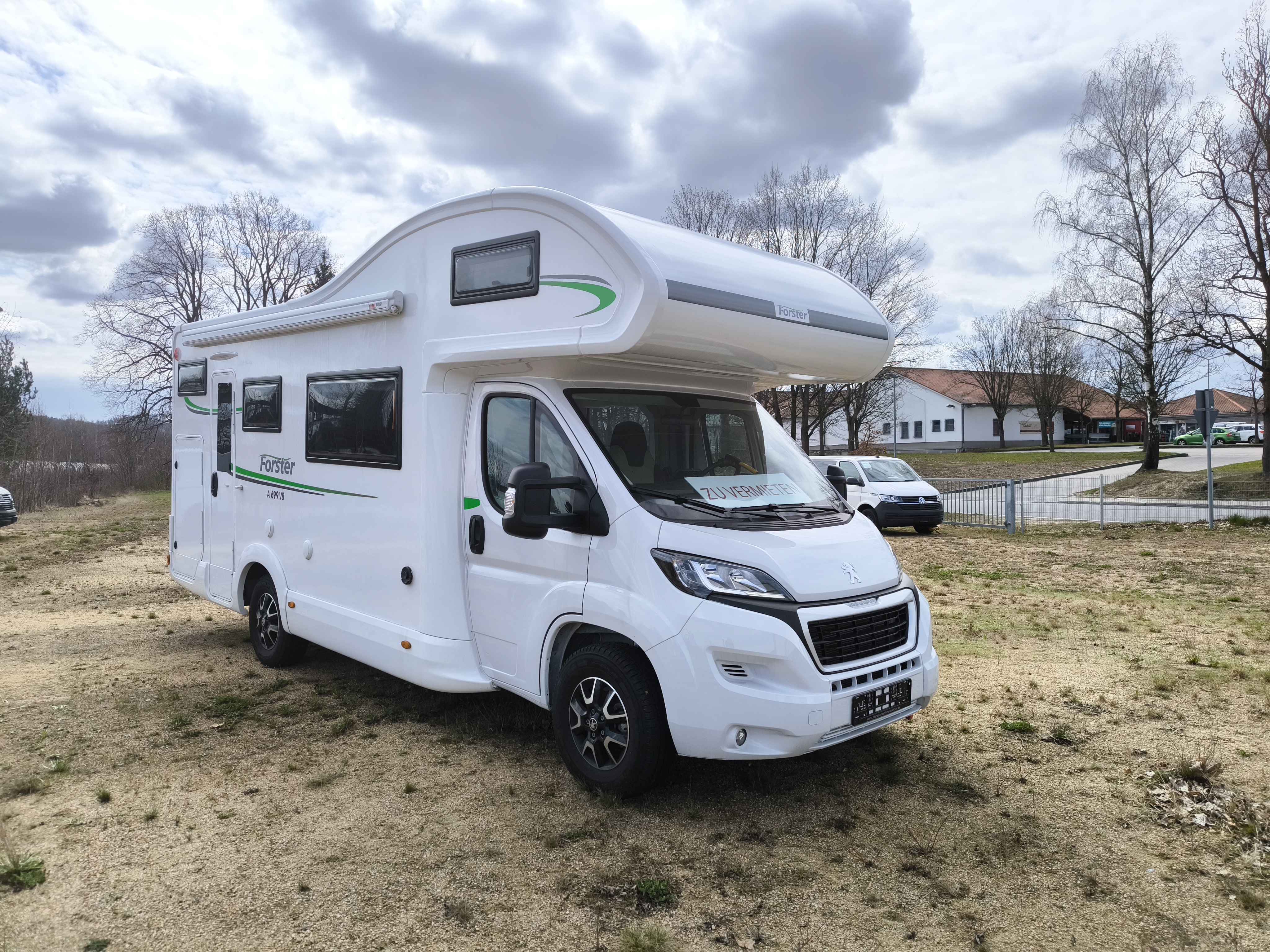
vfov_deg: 56.8
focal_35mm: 24
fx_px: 881
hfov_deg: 71.6
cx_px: 635
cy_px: 476
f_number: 1.9
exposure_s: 1/4241
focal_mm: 6.92
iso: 50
☆ ☆ ☆
Reproduce the entries above without change, omitting all pictures.

RESPONSE BELOW:
vfov_deg: 56.8
focal_35mm: 24
fx_px: 881
hfov_deg: 71.6
cx_px: 635
cy_px: 476
f_number: 1.9
exposure_s: 1/4241
focal_mm: 6.92
iso: 50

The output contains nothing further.